I realized how vulnerable I was, then. I hadn’t told anyone on the force where I was going. I hadn’t brought along a partner. I had no one waiting for me at my home. My resistance was beginning to fade, and when the big brute started groping me through the front of my pants, I humped up into his palm, unable to stop myself. I did it on purpose, I realized. I’d wanted this to happen. I’d missed my opportunity twice, but not this time, not now. Now, I was going to get what I wanted–what I needed so desperately. Answers, yes, but more than that, I needed…these men. To taste them, and fuck them, and be fucked my them, drink their cum and their piss…anything. Anything they wanted, I would do it.
“Someone’s had a busy day–nice and crusty. How’d you know what I like, pig?”
Words failed me, and I doubt he expected an answer. He leaned in and kissed me instead, and everything just…faded away. I could smell the cum in his beard, taste it on his breath. He forced his hand down the front of my pants, got it wet with my own cum, and fed it to me, right there in the booth. I was so…eager, and I didn’t even know how to describe what I feeling in the moment. “How–How are you doing this?” I muttered.
“I wondered the same thing, for a long time. How he did it. In the moment, I didn’t even realize it was happening. If you want to know more though–you’re going to have to do something for me in exchange–after all, I don’t know if I can trust you with sensitive information like this sort of thing. Master would get pretty upset, knowing I spilled the beans to the detective who’s supposed to be finding him. Then again, that’s why he sent me to meet you. He’s…so close now. Closer than he’s ever been–I had no idea that he…I mean…” he was shaking, thinking about something. He’d been with the rapist recently, more recently than his first encounter with him, that he’d talked about, and he knew about Jules. If I could get him to talk, without losing my own head in the process, this was the opportunity I had to blow this whole thing wide open and put a stop to it before he got to anyone else, before anything got even more out of control than it already was.

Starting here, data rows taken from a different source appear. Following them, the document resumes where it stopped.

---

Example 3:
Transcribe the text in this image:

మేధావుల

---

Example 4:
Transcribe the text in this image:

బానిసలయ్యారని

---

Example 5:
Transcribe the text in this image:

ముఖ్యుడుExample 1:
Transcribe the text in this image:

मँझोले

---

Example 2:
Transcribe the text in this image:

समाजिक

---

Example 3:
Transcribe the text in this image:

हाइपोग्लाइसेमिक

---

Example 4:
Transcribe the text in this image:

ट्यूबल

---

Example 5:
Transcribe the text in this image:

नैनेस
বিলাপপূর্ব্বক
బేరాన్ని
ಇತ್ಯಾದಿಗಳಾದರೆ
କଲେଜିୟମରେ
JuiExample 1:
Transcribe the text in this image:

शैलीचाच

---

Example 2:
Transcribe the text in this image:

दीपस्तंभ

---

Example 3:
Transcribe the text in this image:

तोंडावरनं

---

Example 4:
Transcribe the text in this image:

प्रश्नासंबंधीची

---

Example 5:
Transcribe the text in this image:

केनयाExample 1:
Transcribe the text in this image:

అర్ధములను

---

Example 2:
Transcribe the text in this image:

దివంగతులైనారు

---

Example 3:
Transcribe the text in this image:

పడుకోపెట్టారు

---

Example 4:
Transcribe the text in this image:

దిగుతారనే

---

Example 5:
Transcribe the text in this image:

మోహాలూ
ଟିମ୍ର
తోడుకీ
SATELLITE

At least, that’s what I told myself. Part of me believed it, but part of me…wanted something else entirely, the same part of me that had taken me to the two crime scenes. The part of me that was less interested in solving the case, and that I think was more interested in experiencing it. “I…I don’t know what kind of hold he has on you–on all of you, but you don’t have to do what he says. We can help you. Tell me where he is, and we can put a stop to it.”
He laughed then, louder than before, “Cop–you still don’t get it, do you? I’m not helping him because he’s telling me to, because he’s controlling me. I’m here, fucking with you, because I want to–because I know what he can do, and what he wants to do, and I can’t fucking wait to see it–and until you understand, I’m going to keep you…occupied.”
“But he…he raped you.”
“He raped someone that night, but it wasn’t me. You’ll understand, when he’s ready for you.”

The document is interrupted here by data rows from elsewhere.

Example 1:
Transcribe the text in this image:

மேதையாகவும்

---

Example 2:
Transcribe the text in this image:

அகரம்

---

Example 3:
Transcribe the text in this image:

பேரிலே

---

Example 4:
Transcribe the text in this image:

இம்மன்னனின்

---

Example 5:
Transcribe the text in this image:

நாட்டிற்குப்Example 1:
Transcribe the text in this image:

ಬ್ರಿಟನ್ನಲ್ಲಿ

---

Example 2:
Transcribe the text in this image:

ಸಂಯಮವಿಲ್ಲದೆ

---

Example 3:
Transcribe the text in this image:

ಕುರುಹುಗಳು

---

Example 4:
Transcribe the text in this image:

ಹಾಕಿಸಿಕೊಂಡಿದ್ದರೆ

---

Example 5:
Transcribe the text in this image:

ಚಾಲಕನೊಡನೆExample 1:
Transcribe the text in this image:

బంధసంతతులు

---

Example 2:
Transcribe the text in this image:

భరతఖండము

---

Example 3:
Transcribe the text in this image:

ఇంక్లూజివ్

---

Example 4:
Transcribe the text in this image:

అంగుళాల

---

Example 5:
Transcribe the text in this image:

“What does that even mean?”
“You want to know more? I’ll tell you things. Things you think you want to hear. But not here–you want to know more? Let’s go back to your place, get a little more intimate…”
He tried to kiss me again, but this time, I managed to push him away, and he let me slide out of the booth this time and stand up, panting, sweating, fresh cum in my sticky underwear. “No–come with me to the station. If you have something to say, say it there. Help me understand this, I want to understand what…what this is…”
“I know you do, pig, but I can’t do that. This isn’t about a crime. This isn’t about laws, or justice. Not anymore, not for you, is it? Why were you back at the house today? At that warehouse? You weren’t investigating shit–you were there because you wanted to be there. This is about you now–and I’m happy to tell you more, but only you. That, or you can find out with everyone else, soon–but I don’t think you’ll last that long, because part of you already knows, doesn’t it?”
“I don’t know anything, I don’t understand how any of this is possible.”
“There’s…a voice you keep hearing, isn’t there? A voice, but it isn’t words. It’s feelings. If you ignore it, it gets louder, and if you listen to it, it gets bigger. It’s always been there, hasn’t it? Even before all of this?”
“No, there’s nothing.”
The biker looked at me then, and then shrugged, “Well, there’s something there now, isn’t there? You obviously know what the hell I’m talking about, or you wouldn’t be shaking like that.”
I turned and left then. I needed air, but outside, it didn’t help. Had I heard the voice before? Had I felt this before? Maybe. I lived alone, and had for years at this point, as everyone else from the academy I’d known had settled down, gotten married, and was having kids. I’d gone on dates, sure, and I’d always considered myself straight, but was that really true? Did I like having sex with women? I honestly didn’t enjoy their company, and usually prefered getting a drink with another guy or three from the department, but nothing had ever gone further than that. I jacked off, sure, but…but was there more? Should there be more? Was there something there I’d been forgetting all of this time? There were…times. Times I’d slipped on my leather gloves, jacked off with them on, jacked off in uniform. I’d wanted to be a cop for so long–that was the voice I’d felt, I realized. Was it quiet now, just because I’d made it happen?